◆ EXERCISE OBJECTIVE ◆
Write only the number of lines in the entries that hold the string "signals".

◆ RECORDS PROVIDED ◆
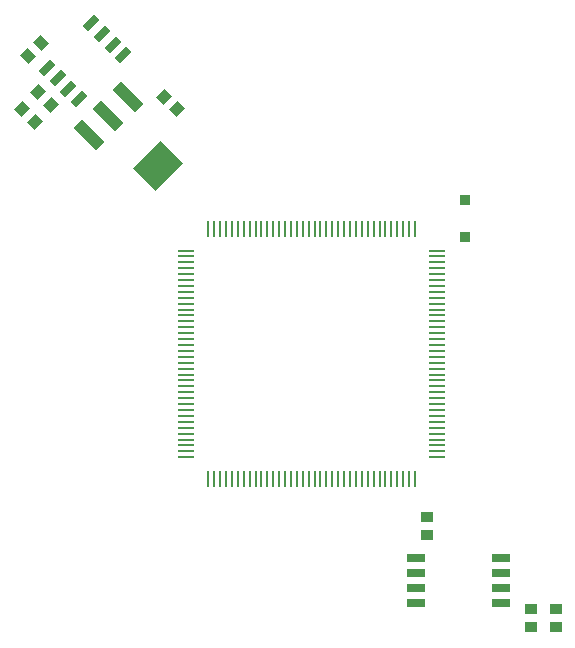
<source format=gtp>
G04*
G04 #@! TF.GenerationSoftware,Altium Limited,Altium Designer,22.1.2 (22)*
G04*
G04 Layer_Color=8421504*
%FSLAX25Y25*%
%MOIN*%
G70*
G04*
G04 #@! TF.SameCoordinates,7EB5FEC4-0347-4BB5-A0A8-A435BEEEC189*
G04*
G04*
G04 #@! TF.FilePolarity,Positive*
G04*
G01*
G75*
%ADD16O,0.05512X0.00984*%
%ADD17O,0.00984X0.05512*%
%ADD18R,0.06496X0.02559*%
G04:AMPARAMS|DCode=19|XSize=55.12mil|YSize=23.62mil|CornerRadius=0mil|HoleSize=0mil|Usage=FLASHONLY|Rotation=45.000|XOffset=0mil|YOffset=0mil|HoleType=Round|Shape=Rectangle|*
%AMROTATEDRECTD19*
4,1,4,-0.01114,-0.02784,-0.02784,-0.01114,0.01114,0.02784,0.02784,0.01114,-0.01114,-0.02784,0.0*
%
%ADD19ROTATEDRECTD19*%

G04:AMPARAMS|DCode=20|XSize=39.37mil|YSize=106.3mil|CornerRadius=0mil|HoleSize=0mil|Usage=FLASHONLY|Rotation=45.000|XOffset=0mil|YOffset=0mil|HoleType=Round|Shape=Rectangle|*
%AMROTATEDRECTD20*
4,1,4,0.02366,-0.05150,-0.05150,0.02366,-0.02366,0.05150,0.05150,-0.02366,0.02366,-0.05150,0.0*
%
%ADD20ROTATEDRECTD20*%

G04:AMPARAMS|DCode=21|XSize=129.92mil|YSize=106.3mil|CornerRadius=0mil|HoleSize=0mil|Usage=FLASHONLY|Rotation=45.000|XOffset=0mil|YOffset=0mil|HoleType=Round|Shape=Rectangle|*
%AMROTATEDRECTD21*
4,1,4,-0.00835,-0.08352,-0.08352,-0.00835,0.00835,0.08352,0.08352,0.00835,-0.00835,-0.08352,0.0*
%
%ADD21ROTATEDRECTD21*%

G04:AMPARAMS|DCode=22|XSize=36.61mil|YSize=38.58mil|CornerRadius=0mil|HoleSize=0mil|Usage=FLASHONLY|Rotation=225.000|XOffset=0mil|YOffset=0mil|HoleType=Round|Shape=Rectangle|*
%AMROTATEDRECTD22*
4,1,4,-0.00070,0.02659,0.02659,-0.00070,0.00070,-0.02659,-0.02659,0.00070,-0.00070,0.02659,0.0*
%
%ADD22ROTATEDRECTD22*%

%ADD23R,0.03858X0.03661*%
G04:AMPARAMS|DCode=24|XSize=36.61mil|YSize=38.58mil|CornerRadius=0mil|HoleSize=0mil|Usage=FLASHONLY|Rotation=135.000|XOffset=0mil|YOffset=0mil|HoleType=Round|Shape=Rectangle|*
%AMROTATEDRECTD24*
4,1,4,0.02659,0.00070,-0.00070,-0.02659,-0.02659,-0.00070,0.00070,0.02659,0.02659,0.00070,0.0*
%
%ADD24ROTATEDRECTD24*%

%ADD25R,0.03740X0.03543*%
D16*
X198268Y274449D02*
D03*
Y272480D02*
D03*
Y270512D02*
D03*
Y268543D02*
D03*
Y266575D02*
D03*
Y264606D02*
D03*
Y262638D02*
D03*
Y260669D02*
D03*
Y258701D02*
D03*
Y256732D02*
D03*
Y254764D02*
D03*
Y252795D02*
D03*
Y250827D02*
D03*
Y248858D02*
D03*
Y246890D02*
D03*
Y244921D02*
D03*
Y242953D02*
D03*
Y240984D02*
D03*
Y239016D02*
D03*
Y237047D02*
D03*
Y235079D02*
D03*
Y233110D02*
D03*
Y231142D02*
D03*
Y229173D02*
D03*
Y227205D02*
D03*
Y225236D02*
D03*
Y223268D02*
D03*
Y221299D02*
D03*
Y219331D02*
D03*
Y217362D02*
D03*
Y215394D02*
D03*
Y213425D02*
D03*
Y211457D02*
D03*
Y209488D02*
D03*
Y207520D02*
D03*
Y205551D02*
D03*
X281732D02*
D03*
Y207520D02*
D03*
Y209488D02*
D03*
Y211457D02*
D03*
Y213425D02*
D03*
Y215394D02*
D03*
Y217362D02*
D03*
Y219331D02*
D03*
Y221299D02*
D03*
Y223268D02*
D03*
Y225236D02*
D03*
Y227205D02*
D03*
Y229173D02*
D03*
Y231142D02*
D03*
Y233110D02*
D03*
Y235079D02*
D03*
Y237047D02*
D03*
Y239016D02*
D03*
Y240984D02*
D03*
Y242953D02*
D03*
Y244921D02*
D03*
Y246890D02*
D03*
Y248858D02*
D03*
Y250827D02*
D03*
Y252795D02*
D03*
Y254764D02*
D03*
Y256732D02*
D03*
Y258701D02*
D03*
Y260669D02*
D03*
Y262638D02*
D03*
Y264606D02*
D03*
Y266575D02*
D03*
Y268543D02*
D03*
Y270512D02*
D03*
Y272480D02*
D03*
Y274449D02*
D03*
D17*
X205551Y198268D02*
D03*
X207520D02*
D03*
X209488D02*
D03*
X211457D02*
D03*
X213425D02*
D03*
X215394D02*
D03*
X217362D02*
D03*
X219331D02*
D03*
X221299D02*
D03*
X223268D02*
D03*
X225236D02*
D03*
X227205D02*
D03*
X229173D02*
D03*
X231142D02*
D03*
X233110D02*
D03*
X235079D02*
D03*
X237047D02*
D03*
X239016D02*
D03*
X240984D02*
D03*
X242953D02*
D03*
X244921D02*
D03*
X246890D02*
D03*
X248858D02*
D03*
X250827D02*
D03*
X252795D02*
D03*
X254764D02*
D03*
X256732D02*
D03*
X258701D02*
D03*
X260669D02*
D03*
X262638D02*
D03*
X264606D02*
D03*
X266575D02*
D03*
X268543D02*
D03*
X270512D02*
D03*
X272480D02*
D03*
X274449D02*
D03*
Y281732D02*
D03*
X272480D02*
D03*
X270512D02*
D03*
X268543D02*
D03*
X266575D02*
D03*
X264606D02*
D03*
X262638D02*
D03*
X260669D02*
D03*
X258701D02*
D03*
X256732D02*
D03*
X254764D02*
D03*
X252795D02*
D03*
X250827D02*
D03*
X248858D02*
D03*
X246890D02*
D03*
X244921D02*
D03*
X242953D02*
D03*
X240984D02*
D03*
X239016D02*
D03*
X237047D02*
D03*
X235079D02*
D03*
X233110D02*
D03*
X231142D02*
D03*
X229173D02*
D03*
X227205D02*
D03*
X225236D02*
D03*
X223268D02*
D03*
X221299D02*
D03*
X219331D02*
D03*
X217362D02*
D03*
X215394D02*
D03*
X213425D02*
D03*
X211457D02*
D03*
X209488D02*
D03*
X207520D02*
D03*
X205551D02*
D03*
D18*
X303173Y172000D02*
D03*
Y167000D02*
D03*
Y162000D02*
D03*
Y157000D02*
D03*
X274827D02*
D03*
Y162000D02*
D03*
Y167000D02*
D03*
Y172000D02*
D03*
D19*
X166574Y350181D02*
D03*
X170109Y346645D02*
D03*
X173645Y343109D02*
D03*
X177181Y339574D02*
D03*
X162426Y324819D02*
D03*
X158890Y328355D02*
D03*
X155355Y331891D02*
D03*
X151819Y335426D02*
D03*
D20*
X178691Y325615D02*
D03*
X172287Y319212D02*
D03*
X165885Y312809D02*
D03*
D21*
X188713Y302787D02*
D03*
D22*
X145356Y339356D02*
D03*
X149644Y343644D02*
D03*
D23*
X321500Y148937D02*
D03*
Y155000D02*
D03*
X278500Y185531D02*
D03*
Y179469D02*
D03*
X313000Y148969D02*
D03*
Y155032D02*
D03*
D24*
X143356Y321644D02*
D03*
X147644Y317356D02*
D03*
X148856Y327144D02*
D03*
X153144Y322856D02*
D03*
X190713Y325787D02*
D03*
X195000Y321500D02*
D03*
D25*
X291000Y291201D02*
D03*
Y278799D02*
D03*
M02*

</source>
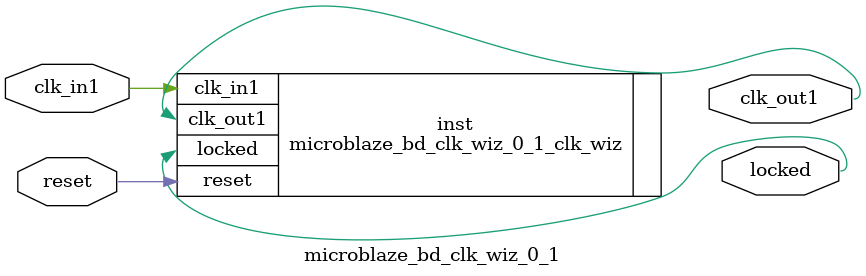
<source format=v>


`timescale 1ps/1ps

(* CORE_GENERATION_INFO = "microblaze_bd_clk_wiz_0_1,clk_wiz_v6_0_6_0_0,{component_name=microblaze_bd_clk_wiz_0_1,use_phase_alignment=true,use_min_o_jitter=false,use_max_i_jitter=false,use_dyn_phase_shift=false,use_inclk_switchover=false,use_dyn_reconfig=false,enable_axi=0,feedback_source=FDBK_AUTO,PRIMITIVE=MMCM,num_out_clk=1,clkin1_period=10.000,clkin2_period=10.000,use_power_down=false,use_reset=true,use_locked=true,use_inclk_stopped=false,feedback_type=SINGLE,CLOCK_MGR_TYPE=NA,manual_override=false}" *)

module microblaze_bd_clk_wiz_0_1 
 (
  // Clock out ports
  output        clk_out1,
  // Status and control signals
  input         reset,
  output        locked,
 // Clock in ports
  input         clk_in1
 );

  microblaze_bd_clk_wiz_0_1_clk_wiz inst
  (
  // Clock out ports  
  .clk_out1(clk_out1),
  // Status and control signals               
  .reset(reset), 
  .locked(locked),
 // Clock in ports
  .clk_in1(clk_in1)
  );

endmodule

</source>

◆ RESULT OF THE TASK ◆
2